Try it:
The answer must consist of the entries, copied exactly and in full.

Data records
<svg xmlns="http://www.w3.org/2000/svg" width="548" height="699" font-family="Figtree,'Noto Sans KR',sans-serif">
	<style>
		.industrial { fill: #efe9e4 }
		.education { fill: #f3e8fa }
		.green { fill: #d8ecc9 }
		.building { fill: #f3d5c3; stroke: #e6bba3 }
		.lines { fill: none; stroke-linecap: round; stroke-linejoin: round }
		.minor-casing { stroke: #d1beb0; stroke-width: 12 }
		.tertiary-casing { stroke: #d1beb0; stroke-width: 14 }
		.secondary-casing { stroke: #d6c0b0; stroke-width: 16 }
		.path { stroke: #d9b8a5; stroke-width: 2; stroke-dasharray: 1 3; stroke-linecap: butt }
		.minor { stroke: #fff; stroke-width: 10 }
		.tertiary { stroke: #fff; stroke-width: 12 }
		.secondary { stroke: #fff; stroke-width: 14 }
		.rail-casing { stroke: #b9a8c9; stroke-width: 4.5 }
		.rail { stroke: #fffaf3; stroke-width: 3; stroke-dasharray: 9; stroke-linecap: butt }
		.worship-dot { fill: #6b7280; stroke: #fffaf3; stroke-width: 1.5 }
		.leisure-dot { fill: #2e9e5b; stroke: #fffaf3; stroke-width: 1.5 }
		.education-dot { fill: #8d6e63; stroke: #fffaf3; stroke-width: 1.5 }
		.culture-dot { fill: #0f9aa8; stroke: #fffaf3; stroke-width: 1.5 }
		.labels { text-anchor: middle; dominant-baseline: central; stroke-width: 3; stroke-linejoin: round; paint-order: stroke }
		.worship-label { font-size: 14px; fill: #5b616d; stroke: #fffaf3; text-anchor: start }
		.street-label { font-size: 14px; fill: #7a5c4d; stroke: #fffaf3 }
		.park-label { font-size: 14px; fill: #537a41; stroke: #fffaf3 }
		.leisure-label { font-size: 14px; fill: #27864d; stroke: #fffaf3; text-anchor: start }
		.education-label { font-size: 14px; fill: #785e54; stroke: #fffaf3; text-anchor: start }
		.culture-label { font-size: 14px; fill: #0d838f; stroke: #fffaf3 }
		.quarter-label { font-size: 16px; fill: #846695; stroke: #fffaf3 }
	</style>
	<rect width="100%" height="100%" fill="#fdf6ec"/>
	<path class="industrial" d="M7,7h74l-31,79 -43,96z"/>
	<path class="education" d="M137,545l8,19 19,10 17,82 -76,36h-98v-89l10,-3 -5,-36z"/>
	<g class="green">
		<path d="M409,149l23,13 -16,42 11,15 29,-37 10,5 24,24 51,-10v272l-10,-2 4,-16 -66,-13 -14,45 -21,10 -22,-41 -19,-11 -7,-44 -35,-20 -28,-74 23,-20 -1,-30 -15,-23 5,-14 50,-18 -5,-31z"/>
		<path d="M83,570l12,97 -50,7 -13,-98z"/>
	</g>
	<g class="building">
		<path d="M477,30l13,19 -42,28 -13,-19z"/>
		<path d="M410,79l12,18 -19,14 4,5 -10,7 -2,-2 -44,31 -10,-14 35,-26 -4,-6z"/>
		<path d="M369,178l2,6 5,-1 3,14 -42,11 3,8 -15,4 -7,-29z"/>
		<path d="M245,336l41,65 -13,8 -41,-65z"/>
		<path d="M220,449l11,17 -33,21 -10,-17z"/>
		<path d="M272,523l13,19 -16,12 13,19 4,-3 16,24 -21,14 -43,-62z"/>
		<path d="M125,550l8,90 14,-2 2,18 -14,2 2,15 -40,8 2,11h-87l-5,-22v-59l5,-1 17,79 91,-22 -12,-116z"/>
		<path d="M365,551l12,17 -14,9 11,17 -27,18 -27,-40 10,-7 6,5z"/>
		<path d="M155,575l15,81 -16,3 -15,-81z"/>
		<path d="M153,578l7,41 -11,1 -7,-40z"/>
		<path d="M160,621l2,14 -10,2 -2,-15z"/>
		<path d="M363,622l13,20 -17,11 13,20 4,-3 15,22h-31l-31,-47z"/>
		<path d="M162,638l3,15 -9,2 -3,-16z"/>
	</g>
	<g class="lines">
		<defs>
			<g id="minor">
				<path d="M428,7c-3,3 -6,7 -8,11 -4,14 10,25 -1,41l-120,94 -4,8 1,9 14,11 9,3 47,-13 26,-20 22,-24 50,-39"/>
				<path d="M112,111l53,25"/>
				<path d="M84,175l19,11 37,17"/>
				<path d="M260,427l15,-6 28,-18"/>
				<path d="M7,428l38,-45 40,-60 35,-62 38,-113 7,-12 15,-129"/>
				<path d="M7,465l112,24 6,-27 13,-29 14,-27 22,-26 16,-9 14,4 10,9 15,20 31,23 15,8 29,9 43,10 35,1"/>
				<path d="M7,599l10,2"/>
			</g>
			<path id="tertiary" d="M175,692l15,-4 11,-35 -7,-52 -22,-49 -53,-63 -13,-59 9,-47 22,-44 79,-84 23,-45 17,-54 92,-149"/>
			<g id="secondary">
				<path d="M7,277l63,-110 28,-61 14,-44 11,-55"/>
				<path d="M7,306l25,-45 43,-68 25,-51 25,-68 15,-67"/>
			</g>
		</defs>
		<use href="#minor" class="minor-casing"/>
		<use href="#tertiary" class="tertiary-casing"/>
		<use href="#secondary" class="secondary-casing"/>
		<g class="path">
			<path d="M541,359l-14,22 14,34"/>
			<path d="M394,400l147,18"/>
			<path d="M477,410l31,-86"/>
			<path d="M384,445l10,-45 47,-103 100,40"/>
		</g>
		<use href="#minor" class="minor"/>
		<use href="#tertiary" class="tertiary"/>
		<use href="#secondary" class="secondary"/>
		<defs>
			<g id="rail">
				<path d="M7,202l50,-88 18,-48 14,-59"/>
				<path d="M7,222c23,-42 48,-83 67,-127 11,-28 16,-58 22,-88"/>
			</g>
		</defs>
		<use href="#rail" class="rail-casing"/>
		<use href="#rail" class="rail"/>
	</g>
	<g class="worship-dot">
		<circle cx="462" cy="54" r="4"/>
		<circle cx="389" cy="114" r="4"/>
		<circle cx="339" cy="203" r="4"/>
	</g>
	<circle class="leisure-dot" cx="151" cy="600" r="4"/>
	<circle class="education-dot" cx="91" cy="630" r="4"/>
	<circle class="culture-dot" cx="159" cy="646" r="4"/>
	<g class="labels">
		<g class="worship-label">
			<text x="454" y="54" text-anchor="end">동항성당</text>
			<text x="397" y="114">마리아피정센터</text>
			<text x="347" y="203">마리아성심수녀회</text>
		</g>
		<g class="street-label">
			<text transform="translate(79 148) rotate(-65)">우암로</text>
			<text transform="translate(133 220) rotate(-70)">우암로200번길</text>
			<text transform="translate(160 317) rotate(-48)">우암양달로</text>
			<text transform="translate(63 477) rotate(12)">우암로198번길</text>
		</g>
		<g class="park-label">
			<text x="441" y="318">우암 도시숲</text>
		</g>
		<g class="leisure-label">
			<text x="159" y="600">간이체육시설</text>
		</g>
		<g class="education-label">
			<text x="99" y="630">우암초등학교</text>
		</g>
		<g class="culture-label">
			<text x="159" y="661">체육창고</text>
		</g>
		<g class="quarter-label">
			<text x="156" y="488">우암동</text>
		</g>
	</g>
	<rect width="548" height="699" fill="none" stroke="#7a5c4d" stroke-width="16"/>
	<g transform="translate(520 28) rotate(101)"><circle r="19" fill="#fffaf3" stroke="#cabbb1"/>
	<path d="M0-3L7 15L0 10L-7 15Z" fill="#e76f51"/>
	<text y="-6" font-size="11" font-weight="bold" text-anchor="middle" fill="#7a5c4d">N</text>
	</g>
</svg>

Output for this exercise:
<svg xmlns="http://www.w3.org/2000/svg" width="548" height="699" font-family="Figtree,'Noto Sans KR',sans-serif">
	<style>
		.industrial { fill: #efe9e4 }
		.education { fill: #f3e8fa }
		.green { fill: #d8ecc9 }
		.building { fill: #f3d5c3; stroke: #e6bba3 }
		.lines { fill: none; stroke-linecap: round; stroke-linejoin: round }
		.minor-casing { stroke: #d1beb0; stroke-width: 12 }
		.tertiary-casing { stroke: #d1beb0; stroke-width: 14 }
		.secondary-casing { stroke: #d6c0b0; stroke-width: 16 }
		.path { stroke: #d9b8a5; stroke-width: 2; stroke-dasharray: 1 3; stroke-linecap: butt }
		.minor { stroke: #fff; stroke-width: 10 }
		.tertiary { stroke: #fff; stroke-width: 12 }
		.secondary { stroke: #fff; stroke-width: 14 }
		.rail-casing { stroke: #b9a8c9; stroke-width: 4.5 }
		.rail { stroke: #fffaf3; stroke-width: 3; stroke-dasharray: 9; stroke-linecap: butt }
		.worship-dot { fill: #6b7280; stroke: #fffaf3; stroke-width: 1.5 }
		.leisure-dot { fill: #2e9e5b; stroke: #fffaf3; stroke-width: 1.5 }
		.education-dot { fill: #8d6e63; stroke: #fffaf3; stroke-width: 1.5 }
		.culture-dot { fill: #0f9aa8; stroke: #fffaf3; stroke-width: 1.5 }
		.labels { text-anchor: middle; dominant-baseline: central; stroke-width: 3; stroke-linejoin: round; paint-order: stroke }
		.worship-label { font-size: 14px; fill: #5b616d; stroke: #fffaf3; text-anchor: start }
		.street-label { font-size: 14px; fill: #7a5c4d; stroke: #fffaf3 }
		.park-label { font-size: 14px; fill: #537a41; stroke: #fffaf3 }
		.leisure-label { font-size: 14px; fill: #27864d; stroke: #fffaf3; text-anchor: start }
		.education-label { font-size: 14px; fill: #785e54; stroke: #fffaf3; text-anchor: start }
		.culture-label { font-size: 14px; fill: #0d838f; stroke: #fffaf3 }
		.quarter-label { font-size: 16px; fill: #846695; stroke: #fffaf3 }
	</style>
	<rect width="100%" height="100%" fill="#fdf6ec"/>
	<path class="industrial" d="M7,7h74l-31,79 -43,96z"/>
	<path class="education" d="M137,545l8,19 19,10 17,82 -76,36h-98v-89l10,-3 -5,-36z"/>
	<g class="green">
		<path d="M409,149l23,13 -16,42 11,15 29,-37 10,5 24,24 51,-10v272l-10,-2 4,-16 -66,-13 -14,45 -21,10 -22,-41 -19,-11 -7,-44 -35,-20 -28,-74 23,-20 -1,-30 -15,-23 5,-14 50,-18 -5,-31z"/>
		<path d="M83,570l12,97 -50,7 -13,-98z"/>
	</g>
	<g class="building">
		<path d="M477,30l13,19 -42,28 -13,-19z"/>
		<path d="M410,79l12,18 -19,14 4,5 -10,7 -2,-2 -44,31 -10,-14 35,-26 -4,-6z"/>
		<path d="M369,178l2,6 5,-1 3,14 -42,11 3,8 -15,4 -7,-29z"/>
		<path d="M245,336l41,65 -13,8 -41,-65z"/>
		<path d="M220,449l11,17 -33,21 -10,-17z"/>
		<path d="M272,523l13,19 -16,12 13,19 4,-3 16,24 -21,14 -43,-62z"/>
		<path d="M125,550l8,90 14,-2 2,18 -14,2 2,15 -40,8 2,11h-87l-5,-22v-59l5,-1 17,79 91,-22 -12,-116z"/>
		<path d="M365,551l12,17 -14,9 11,17 -27,18 -27,-40 10,-7 6,5z"/>
		<path d="M155,575l15,81 -16,3 -15,-81z"/>
		<path d="M153,578l7,41 -11,1 -7,-40z"/>
		<path d="M160,621l2,14 -10,2 -2,-15z"/>
		<path d="M363,622l13,20 -17,11 13,20 4,-3 15,22h-31l-31,-47z"/>
		<path d="M162,638l3,15 -9,2 -3,-16z"/>
	</g>
	<g class="lines">
		<defs>
			<g id="minor">
				<path d="M428,7c-3,3 -6,7 -8,11 -4,14 10,25 -1,41l-120,94 -4,8 1,9 14,11 9,3 47,-13 26,-20 22,-24 50,-39"/>
				<path d="M112,111l53,25"/>
				<path d="M84,175l19,11 37,17"/>
				<path d="M260,427l15,-6 28,-18"/>
				<path d="M7,428l38,-45 40,-60 35,-62 38,-113 7,-12 15,-129"/>
				<path d="M7,465l112,24 6,-27 13,-29 14,-27 22,-26 16,-9 14,4 10,9 15,20 31,23 15,8 29,9 43,10 35,1"/>
				<path d="M7,599l10,2"/>
			</g>
			<path id="tertiary" d="M175,692l15,-4 11,-35 -7,-52 -22,-49 -53,-63 -13,-59 9,-47 22,-44 79,-84 23,-45 17,-54 92,-149"/>
			<g id="secondary">
				<path d="M7,277l63,-110 28,-61 14,-44 11,-55"/>
				<path d="M7,306l25,-45 43,-68 25,-51 25,-68 15,-67"/>
			</g>
		</defs>
		<use href="#minor" class="minor-casing"/>
		<use href="#tertiary" class="tertiary-casing"/>
		<use href="#secondary" class="secondary-casing"/>
		<g class="path">
			<path d="M541,359l-14,22 14,34"/>
			<path d="M394,400l147,18"/>
			<path d="M477,410l31,-86"/>
			<path d="M384,445l10,-45 47,-103 100,40"/>
		</g>
		<use href="#minor" class="minor"/>
		<use href="#tertiary" class="tertiary"/>
		<use href="#secondary" class="secondary"/>
		<defs>
			<g id="rail">
				<path d="M7,202l50,-88 18,-48 14,-59"/>
				<path d="M7,222c23,-42 48,-83 67,-127 11,-28 16,-58 22,-88"/>
			</g>
		</defs>
		<use href="#rail" class="rail-casing"/>
		<use href="#rail" class="rail"/>
	</g>
	<g class="worship-dot">
		<circle cx="462" cy="54" r="4"/>
		<circle cx="389" cy="114" r="4"/>
		<circle cx="339" cy="203" r="4"/>
	</g>
	<circle class="leisure-dot" cx="151" cy="600" r="4"/>
	<circle class="education-dot" cx="91" cy="630" r="4"/>
	<circle class="culture-dot" cx="159" cy="646" r="4"/>
	<g class="labels">
		<g class="worship-label">
			<text x="454" y="54" text-anchor="end">동항성당</text>
			<text x="397" y="114">마리아피정센터</text>
			<text x="347" y="203">마리아성심수녀회</text>
		</g>
		<g class="street-label">
			<text transform="translate(79 148) rotate(-65)">우암로</text>
			<text transform="translate(133 220) rotate(-70)">우암로200번길</text>
			<text transform="translate(160 317) rotate(-48)">우암양달로</text>
			<text transform="translate(63 477) rotate(12)">우암로198번길</text>
		</g>
		<g class="park-label">
			<text x="441" y="318">우암 도시숲</text>
		</g>
		<g class="leisure-label">
			<text x="159" y="600">간이체육시설</text>
		</g>
		<g class="education-label">
			<text x="99" y="630">우암초등학교</text>
		</g>
		<g class="culture-label">
			<text x="159" y="661">체육창고</text>
		</g>
		<g class="quarter-label">
			<text x="156" y="488">우암동</text>
		</g>
	</g>
	<rect width="548" height="699" fill="none" stroke="#7a5c4d" stroke-width="16"/>
	<g transform="translate(520 28) rotate(101)"><circle r="19" fill="#fffaf3" stroke="#cabbb1"/>
	<path d="M0-3L7 15L0 10L-7 15Z" fill="#e76f51"/>
	<text y="-6" font-size="11" font-weight="bold" text-anchor="middle" fill="#7a5c4d">N</text>
	</g>
</svg>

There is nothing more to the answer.